The Covariance

The strength of the linear association between two variables is mathematically measured with the so-call Correlation Coefficient. The Correlation Coefficient is abbreviated with the lowercase letter \(r\) (that is not a token). However, to estimate the Correlation Coefficient, you need to first estimate the so-call Covariance.

Check a brief explanation of the covariance in the following video:

The covariance is an extension of the variance calculation we did earlier to measure the spread of the data in a variable, but in the covariance we analyze two variables. In fact, if you were to assess the relationship between a variable and itself, the covariance will be identical to the variance.

In a nutshell, the covariance tells you if the differences in two variables are trending on the same direction.

Mathematically, the covariance is calculated with the following equation:

\[\begin{equation} Covariance = COV(XY) = \frac{\sum_{i=1}^n (x -\bar{x})*(y -\bar{y})}{n-1} \end{equation}\]

Let’s try a simple example to estimate the Covariance. Let’s consider the relationship that exist between the time that you study for my class and the grade that you get.

Time stuying relates to test scores

Figure 6.3: Time stuying relates to test scores

Say, I asked five students how long they studied each week and the grade they got in my prior classes. These were the data:

Table 6.1: Grades and time studying Stats
Names Hours_Studying Grade
Peter 0.5 55
Laura 1.8 64
John 2.4 75
Chip 3.8 82
Tom 4.5 95

As always, we start by plotting the data:

StudyingTimes= data.frame(
  Names=c("Peter","Laura", "John", "Chip", "Tom"), #lets create a data.frame with three columns
  Hours_Studying=c(0.5, 1.8, 2.4, 3.8, 4.5),
  Score=c(55, 64, 75, 82,95))



#now let's do the plot
plot(Score~Hours_Studying,data=StudyingTimes,xlab="Hours a week studying", ylab="Final class score (%)")

Lets break the calculation of the covariance into its parts so we can better appreciate what it does.

First, we calculate the mean of alll values in X and the difference from each value to that mean:

Differences in X

Figure 6.4: Differences in X

Let’s do the same for the Y-axis:

Difference in Y

Figure 6.5: Difference in Y

Following the equation of the covariance, for the first point in the data (i.e., Peter), we place his difference to the mean in X (i.e, -2.1) and its difference to the mean in Y (-19.2), in the numerator.
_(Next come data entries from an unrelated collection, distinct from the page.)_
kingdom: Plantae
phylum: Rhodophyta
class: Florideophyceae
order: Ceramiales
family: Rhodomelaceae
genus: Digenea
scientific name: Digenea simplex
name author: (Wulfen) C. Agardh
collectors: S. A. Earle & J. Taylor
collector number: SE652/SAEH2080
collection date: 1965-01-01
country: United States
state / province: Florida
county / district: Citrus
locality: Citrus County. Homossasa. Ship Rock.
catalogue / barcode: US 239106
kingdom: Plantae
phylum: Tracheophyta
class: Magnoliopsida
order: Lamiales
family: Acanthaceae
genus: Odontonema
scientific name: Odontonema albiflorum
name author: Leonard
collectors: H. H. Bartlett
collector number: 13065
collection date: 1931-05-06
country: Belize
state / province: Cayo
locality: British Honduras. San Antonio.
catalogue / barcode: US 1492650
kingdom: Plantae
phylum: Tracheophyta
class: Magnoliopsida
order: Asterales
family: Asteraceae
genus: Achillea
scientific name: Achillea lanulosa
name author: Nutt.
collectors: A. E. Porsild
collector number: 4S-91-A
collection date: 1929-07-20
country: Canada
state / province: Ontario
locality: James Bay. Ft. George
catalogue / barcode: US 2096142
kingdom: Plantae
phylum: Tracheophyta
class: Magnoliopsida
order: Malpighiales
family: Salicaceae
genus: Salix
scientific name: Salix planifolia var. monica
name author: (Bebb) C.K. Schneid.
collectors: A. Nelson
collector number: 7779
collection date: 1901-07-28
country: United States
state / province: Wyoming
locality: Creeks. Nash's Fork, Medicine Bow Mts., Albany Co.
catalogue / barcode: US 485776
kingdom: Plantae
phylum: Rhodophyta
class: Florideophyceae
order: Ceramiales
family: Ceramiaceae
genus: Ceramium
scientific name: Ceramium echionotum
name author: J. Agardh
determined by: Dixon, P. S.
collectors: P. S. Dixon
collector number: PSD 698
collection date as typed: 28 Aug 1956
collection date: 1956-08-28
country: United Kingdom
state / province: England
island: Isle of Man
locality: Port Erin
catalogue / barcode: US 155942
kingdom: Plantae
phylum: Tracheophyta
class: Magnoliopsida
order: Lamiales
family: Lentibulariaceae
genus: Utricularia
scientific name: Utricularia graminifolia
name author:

Like this:

Difference in X

Figure 6.6: Difference in X

We can do that for all data points and obtain:

\[\begin{equation} Covariance = COV(XY) =\frac{\sum_{} (-2.1)(-19.2) + (-0.8)(-10.2) + (-0.2)(0.8) + (1.2)(7.8) + (1.9)(20.8)}{5-1} \end{equation}\] . \[\begin{equation} Covariance = COV(XY) =24.3 Hours*Test Score \end{equation}\]

Hmm???, Right?…as mentioned earlier the score of the covariance by itself is hard to interpret, but it may still provide useful information about the trend of the data…in this case the covariance is positive, indicating that the differences in X trend in a positive direction as the differences in Y. Basically, as students study more they get higher grades…Please remember that!…and here it goes a token j

In R, the covariance is calculated with the cov function:

cov(StudyingTimes$Score,StudyingTimes$Hours_Studying, use = "everything",  method = "pearson")
## [1] 24.3